Miley Cyrus, Ke$ha Sing for Amnesty International

January 26th, 2012 7:22 AM

Amnesty International, the leftist "human rights" group that called the U.S. detention center at Gitmo a "gulag for our times" and now supports abortion, has a new fundraising project. It's a 4-CD set called "Chimes of Freedom," a large collection of Bob Dylan songs covered by a wide array of musical talents -- and some of the names are a little shocking. We're not talking about the usual far-left suspects (Pete Seeger, Joan Baez, Jackson Browne, Billy Bragg, Kris Kristofferson, Tom Morello) or the slightly trendier lefties (Sting, Sinead O'Connor, Michael Franti, even Maroon 5).

We're talking about Miley Cyrus ("Hannah Montana") and Ke$ha, the "Tik Tok" techno-pop tart who usually sings about getting drunk and naked. The Miley Cyrus Facebook page currently urges you to "Like" Amnesty International.

Miley's song, "You're Gonna Make Me Lonesome When You Go," is obviously the one track that is selling fastest on iTunes. (Apple promises that 59 cents of every $1.29 track or $11.90 of the $19.99 whole album purchase goes to Amnesty).

Ke$ha sings "Don't Think Twice, It's All Right," and for pure randomness of star selection, the same song is performed in instrumental version by the hipster classical Kronos Quartet.

Melissa Maerz of Entertainment Weekly was also a little shocked:

Bob Dylan never wrote any songs about body glitter or throwing up in the closet.

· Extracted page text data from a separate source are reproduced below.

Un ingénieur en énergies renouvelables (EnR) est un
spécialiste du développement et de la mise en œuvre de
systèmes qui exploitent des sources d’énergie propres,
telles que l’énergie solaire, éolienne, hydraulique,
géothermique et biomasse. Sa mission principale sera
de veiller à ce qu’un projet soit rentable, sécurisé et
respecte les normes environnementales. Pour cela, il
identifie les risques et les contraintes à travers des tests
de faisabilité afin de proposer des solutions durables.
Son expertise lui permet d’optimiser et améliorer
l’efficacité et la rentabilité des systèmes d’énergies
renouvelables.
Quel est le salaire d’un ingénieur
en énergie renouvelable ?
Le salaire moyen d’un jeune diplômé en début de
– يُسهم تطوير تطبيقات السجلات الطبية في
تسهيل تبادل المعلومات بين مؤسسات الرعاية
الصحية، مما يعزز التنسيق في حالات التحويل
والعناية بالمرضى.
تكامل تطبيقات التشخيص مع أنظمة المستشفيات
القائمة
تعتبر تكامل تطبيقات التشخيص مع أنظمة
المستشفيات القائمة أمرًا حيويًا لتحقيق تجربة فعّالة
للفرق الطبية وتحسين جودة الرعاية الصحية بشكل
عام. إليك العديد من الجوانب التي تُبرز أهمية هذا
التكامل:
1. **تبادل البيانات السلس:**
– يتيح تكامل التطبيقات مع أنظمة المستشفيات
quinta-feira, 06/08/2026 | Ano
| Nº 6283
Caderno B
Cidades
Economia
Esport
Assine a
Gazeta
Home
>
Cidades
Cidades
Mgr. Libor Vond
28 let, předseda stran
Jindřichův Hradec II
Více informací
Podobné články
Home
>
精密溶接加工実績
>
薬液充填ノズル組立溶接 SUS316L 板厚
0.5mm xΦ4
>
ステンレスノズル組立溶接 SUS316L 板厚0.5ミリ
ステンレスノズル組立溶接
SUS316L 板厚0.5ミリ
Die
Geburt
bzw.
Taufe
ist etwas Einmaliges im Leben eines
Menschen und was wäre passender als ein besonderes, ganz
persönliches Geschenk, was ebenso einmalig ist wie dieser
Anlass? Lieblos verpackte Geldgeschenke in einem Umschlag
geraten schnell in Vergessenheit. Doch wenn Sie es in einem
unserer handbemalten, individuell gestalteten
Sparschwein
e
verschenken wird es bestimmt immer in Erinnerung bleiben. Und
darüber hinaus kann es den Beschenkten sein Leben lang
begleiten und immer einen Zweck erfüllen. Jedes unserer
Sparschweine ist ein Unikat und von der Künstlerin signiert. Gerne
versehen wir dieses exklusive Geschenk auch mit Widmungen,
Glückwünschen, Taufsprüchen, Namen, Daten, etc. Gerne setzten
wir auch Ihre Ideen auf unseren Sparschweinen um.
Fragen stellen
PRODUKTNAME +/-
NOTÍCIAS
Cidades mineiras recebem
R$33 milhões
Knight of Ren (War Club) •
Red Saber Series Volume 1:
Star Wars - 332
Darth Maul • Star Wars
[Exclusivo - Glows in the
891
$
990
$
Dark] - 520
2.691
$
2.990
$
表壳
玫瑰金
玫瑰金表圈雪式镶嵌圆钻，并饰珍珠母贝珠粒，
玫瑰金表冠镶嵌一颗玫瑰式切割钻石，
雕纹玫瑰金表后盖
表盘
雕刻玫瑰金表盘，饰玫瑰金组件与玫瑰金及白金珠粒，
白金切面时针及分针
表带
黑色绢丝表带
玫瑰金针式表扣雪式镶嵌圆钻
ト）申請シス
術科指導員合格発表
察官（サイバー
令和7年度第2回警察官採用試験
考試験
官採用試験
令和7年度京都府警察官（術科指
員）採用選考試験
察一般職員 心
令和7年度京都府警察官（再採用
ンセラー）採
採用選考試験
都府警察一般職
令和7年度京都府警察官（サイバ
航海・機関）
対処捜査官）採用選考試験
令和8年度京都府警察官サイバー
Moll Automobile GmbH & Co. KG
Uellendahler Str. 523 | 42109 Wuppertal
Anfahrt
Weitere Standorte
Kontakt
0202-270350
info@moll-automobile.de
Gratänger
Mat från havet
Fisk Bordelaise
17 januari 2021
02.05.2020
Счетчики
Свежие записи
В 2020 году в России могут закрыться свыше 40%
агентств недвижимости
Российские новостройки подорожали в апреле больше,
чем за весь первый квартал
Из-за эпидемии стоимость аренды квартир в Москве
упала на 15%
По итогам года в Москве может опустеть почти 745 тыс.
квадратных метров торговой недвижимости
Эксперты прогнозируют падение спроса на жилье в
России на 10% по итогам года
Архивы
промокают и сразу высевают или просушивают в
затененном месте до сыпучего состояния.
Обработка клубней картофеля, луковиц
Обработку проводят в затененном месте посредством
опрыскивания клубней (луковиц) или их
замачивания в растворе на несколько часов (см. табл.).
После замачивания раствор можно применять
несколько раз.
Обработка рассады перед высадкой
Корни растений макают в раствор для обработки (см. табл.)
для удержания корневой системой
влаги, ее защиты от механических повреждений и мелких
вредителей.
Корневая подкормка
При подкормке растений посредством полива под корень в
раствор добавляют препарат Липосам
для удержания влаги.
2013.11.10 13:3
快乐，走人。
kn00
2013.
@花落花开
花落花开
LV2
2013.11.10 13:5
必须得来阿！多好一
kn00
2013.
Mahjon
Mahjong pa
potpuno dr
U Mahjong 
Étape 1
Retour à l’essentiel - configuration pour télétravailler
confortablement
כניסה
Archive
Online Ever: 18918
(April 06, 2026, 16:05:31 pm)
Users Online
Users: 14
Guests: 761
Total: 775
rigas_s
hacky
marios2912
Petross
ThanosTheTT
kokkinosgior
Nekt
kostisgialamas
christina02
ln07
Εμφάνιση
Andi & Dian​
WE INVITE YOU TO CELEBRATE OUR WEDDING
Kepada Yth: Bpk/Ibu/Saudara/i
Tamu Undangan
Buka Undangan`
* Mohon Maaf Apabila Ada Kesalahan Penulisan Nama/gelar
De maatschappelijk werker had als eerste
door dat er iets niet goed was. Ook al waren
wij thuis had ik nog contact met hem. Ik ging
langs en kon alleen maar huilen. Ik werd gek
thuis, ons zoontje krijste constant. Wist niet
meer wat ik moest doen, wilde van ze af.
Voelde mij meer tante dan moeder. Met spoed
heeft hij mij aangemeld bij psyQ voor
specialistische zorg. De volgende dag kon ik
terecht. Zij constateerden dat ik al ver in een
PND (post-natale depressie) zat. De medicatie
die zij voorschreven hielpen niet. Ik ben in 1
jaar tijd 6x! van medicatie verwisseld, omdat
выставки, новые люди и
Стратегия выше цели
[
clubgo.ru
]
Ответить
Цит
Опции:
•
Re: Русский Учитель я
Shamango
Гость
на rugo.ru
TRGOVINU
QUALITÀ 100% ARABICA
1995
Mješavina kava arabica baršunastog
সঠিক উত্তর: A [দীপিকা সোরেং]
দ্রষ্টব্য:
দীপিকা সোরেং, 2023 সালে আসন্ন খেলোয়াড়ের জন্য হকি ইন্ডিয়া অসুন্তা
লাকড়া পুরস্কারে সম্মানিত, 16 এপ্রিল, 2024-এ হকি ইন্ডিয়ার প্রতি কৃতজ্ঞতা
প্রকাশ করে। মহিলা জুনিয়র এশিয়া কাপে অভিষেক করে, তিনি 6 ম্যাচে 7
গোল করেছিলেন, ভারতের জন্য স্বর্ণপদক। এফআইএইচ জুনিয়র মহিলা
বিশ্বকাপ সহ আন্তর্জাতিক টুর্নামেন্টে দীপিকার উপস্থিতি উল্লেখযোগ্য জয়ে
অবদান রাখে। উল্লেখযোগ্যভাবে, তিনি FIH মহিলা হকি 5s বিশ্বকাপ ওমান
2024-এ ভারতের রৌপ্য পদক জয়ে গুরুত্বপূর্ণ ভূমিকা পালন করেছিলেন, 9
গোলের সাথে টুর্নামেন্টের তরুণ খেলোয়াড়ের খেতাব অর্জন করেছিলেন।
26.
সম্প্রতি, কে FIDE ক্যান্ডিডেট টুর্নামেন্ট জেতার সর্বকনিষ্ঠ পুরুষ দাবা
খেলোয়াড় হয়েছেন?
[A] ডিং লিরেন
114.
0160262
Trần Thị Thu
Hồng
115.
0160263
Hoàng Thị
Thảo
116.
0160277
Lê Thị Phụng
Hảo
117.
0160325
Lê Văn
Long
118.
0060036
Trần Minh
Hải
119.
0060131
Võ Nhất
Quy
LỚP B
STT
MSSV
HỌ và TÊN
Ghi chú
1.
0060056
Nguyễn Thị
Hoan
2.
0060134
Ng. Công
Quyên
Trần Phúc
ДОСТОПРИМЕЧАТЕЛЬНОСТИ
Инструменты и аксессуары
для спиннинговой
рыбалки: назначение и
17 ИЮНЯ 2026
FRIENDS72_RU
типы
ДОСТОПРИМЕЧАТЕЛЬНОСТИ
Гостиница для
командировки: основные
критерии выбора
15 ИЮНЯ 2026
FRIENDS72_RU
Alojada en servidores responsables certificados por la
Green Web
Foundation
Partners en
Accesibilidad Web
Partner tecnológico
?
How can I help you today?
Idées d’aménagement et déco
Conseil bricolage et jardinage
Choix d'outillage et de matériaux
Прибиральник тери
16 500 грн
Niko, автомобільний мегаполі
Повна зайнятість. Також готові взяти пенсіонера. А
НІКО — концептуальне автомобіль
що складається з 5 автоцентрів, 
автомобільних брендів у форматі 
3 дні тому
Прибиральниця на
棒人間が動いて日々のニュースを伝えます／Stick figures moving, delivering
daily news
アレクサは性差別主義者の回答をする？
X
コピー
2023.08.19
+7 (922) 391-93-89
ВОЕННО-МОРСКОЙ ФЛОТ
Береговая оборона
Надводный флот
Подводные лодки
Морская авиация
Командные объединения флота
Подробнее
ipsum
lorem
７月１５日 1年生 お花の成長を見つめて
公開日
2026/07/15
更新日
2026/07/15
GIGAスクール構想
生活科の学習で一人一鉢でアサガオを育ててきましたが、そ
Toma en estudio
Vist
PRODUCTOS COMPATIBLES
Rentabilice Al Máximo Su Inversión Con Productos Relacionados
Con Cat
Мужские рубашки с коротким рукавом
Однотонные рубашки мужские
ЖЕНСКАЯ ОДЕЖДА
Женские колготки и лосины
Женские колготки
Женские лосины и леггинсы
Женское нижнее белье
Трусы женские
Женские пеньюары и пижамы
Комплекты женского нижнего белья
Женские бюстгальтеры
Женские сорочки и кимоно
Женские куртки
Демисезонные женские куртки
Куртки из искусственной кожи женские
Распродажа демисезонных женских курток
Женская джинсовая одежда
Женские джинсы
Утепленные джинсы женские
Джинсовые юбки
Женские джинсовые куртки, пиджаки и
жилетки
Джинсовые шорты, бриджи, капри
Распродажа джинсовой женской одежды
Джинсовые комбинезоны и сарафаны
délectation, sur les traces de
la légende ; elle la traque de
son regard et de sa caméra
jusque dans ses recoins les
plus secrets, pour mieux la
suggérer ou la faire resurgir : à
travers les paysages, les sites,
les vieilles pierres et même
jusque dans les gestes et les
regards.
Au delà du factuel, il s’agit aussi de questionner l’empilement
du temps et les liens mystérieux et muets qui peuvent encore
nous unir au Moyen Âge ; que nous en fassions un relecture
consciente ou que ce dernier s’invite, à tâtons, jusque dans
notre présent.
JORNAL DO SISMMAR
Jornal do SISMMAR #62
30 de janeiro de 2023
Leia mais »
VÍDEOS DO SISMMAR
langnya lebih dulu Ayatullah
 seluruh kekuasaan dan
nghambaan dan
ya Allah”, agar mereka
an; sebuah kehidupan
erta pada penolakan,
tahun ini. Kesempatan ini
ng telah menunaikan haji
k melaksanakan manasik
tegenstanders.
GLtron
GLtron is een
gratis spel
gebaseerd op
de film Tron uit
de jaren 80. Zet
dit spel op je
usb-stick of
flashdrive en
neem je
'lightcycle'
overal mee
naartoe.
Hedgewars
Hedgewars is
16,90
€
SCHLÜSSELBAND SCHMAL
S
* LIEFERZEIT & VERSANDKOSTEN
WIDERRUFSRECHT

So one may wonder why Ke$ha appears on Amnesty International's new benefit disc "Chimes of Freedom"... But on her stripped-down ''Don't Think Twice, It's All Right,'' Ke$ha gets the song's heartbreak right; you can actually hear her sobbing between verses. If there's ever a reason to believe the girl's capable of deeper feelings than ''vaguely hungover,'' this is it.,,

To quote from the 1964 Dylan song that gives this comp its name, Bob has always been a champion of ''the countless confused, accused, misused, strung-out ones, an' worse.'' So it makes sense that the best covers here come from the misfits (Ke$ha), the punks (check out Rise Against's raging ''Ballad of Hollis Brown''), the outsiders (Mexican pop star Ximena Sariñana's excellent ''I Want You''), and the radicals (''With God on Our Side'' finds Somali-born Toronto rapper K'naan challenging American hawkishness as only a Canadian can).

As Amnesty itself described the project:

The performers, including many of Amnesty International's longtime supporters, range in age from  Miley Cyrus, 19, to folk music legend Pete Seeger, who, at 92, records Dylan's poignant "Forever Young," with a children's chorus.

The diversity of the musicians and musical genres -- from rock, rap, hip-hop to pop, folk, country, jazz and blues -- attests to Amnesty's depth of support in the music community, the universal appeal of the core message of human rights, and the breadth of Dylan's impact on culture.